## [Exercise description]
An exact restatement of the entire listing is needed, excluding all images.

## [Recorded information]

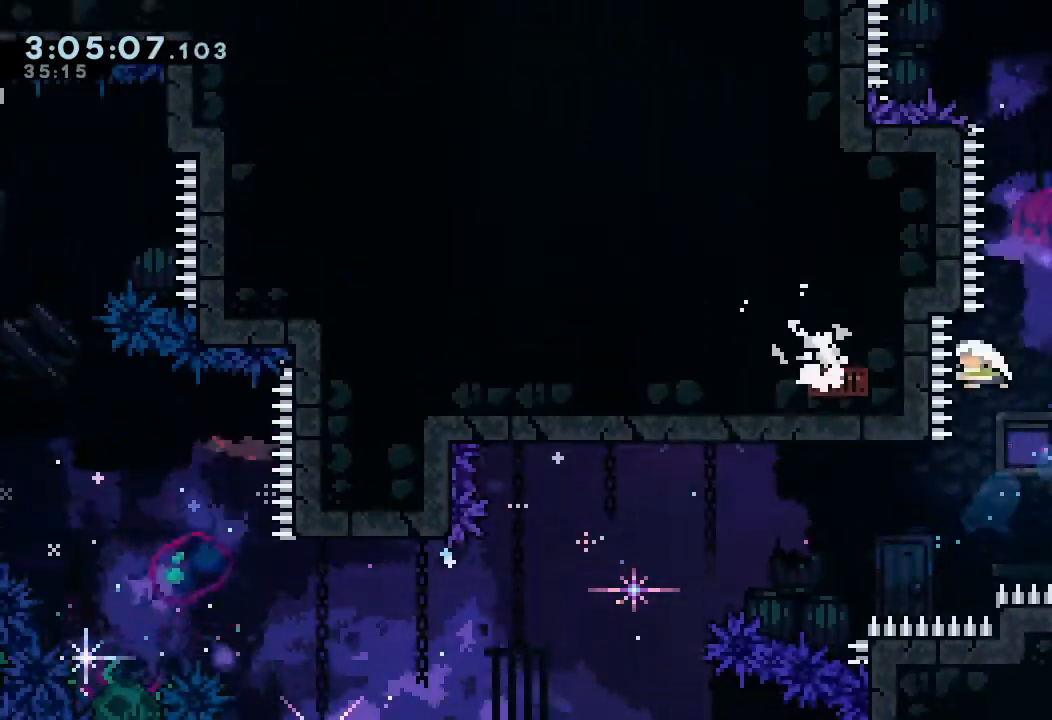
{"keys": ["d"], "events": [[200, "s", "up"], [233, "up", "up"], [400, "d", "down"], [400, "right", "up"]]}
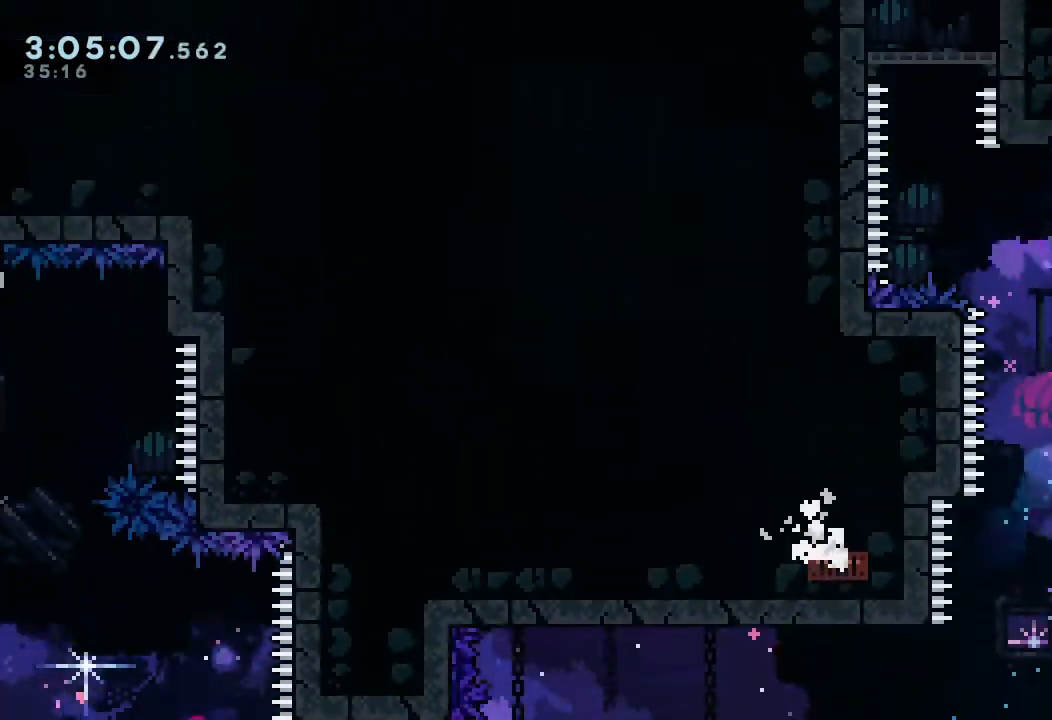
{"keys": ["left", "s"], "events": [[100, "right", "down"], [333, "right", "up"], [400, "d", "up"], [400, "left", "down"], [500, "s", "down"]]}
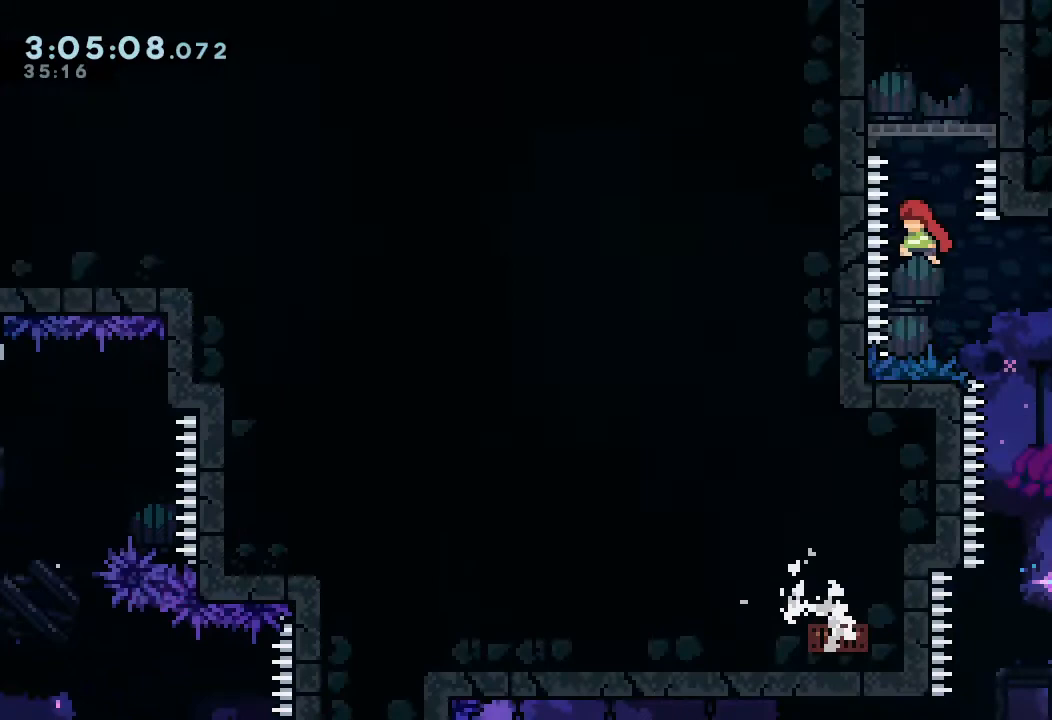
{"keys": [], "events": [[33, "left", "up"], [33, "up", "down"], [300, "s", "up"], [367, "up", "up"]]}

## [Written response]
{"keys": ["d"], "events": [[200, "s", "up"], [233, "up", "up"], [400, "d", "down"], [400, "right", "up"]]}
{"keys": ["left", "s"], "events": [[100, "right", "down"], [333, "right", "up"], [400, "d", "up"], [400, "left", "down"], [500, "s", "down"]]}
{"keys": [], "events": [[33, "left", "up"], [33, "up", "down"], [300, "s", "up"], [367, "up", "up"]]}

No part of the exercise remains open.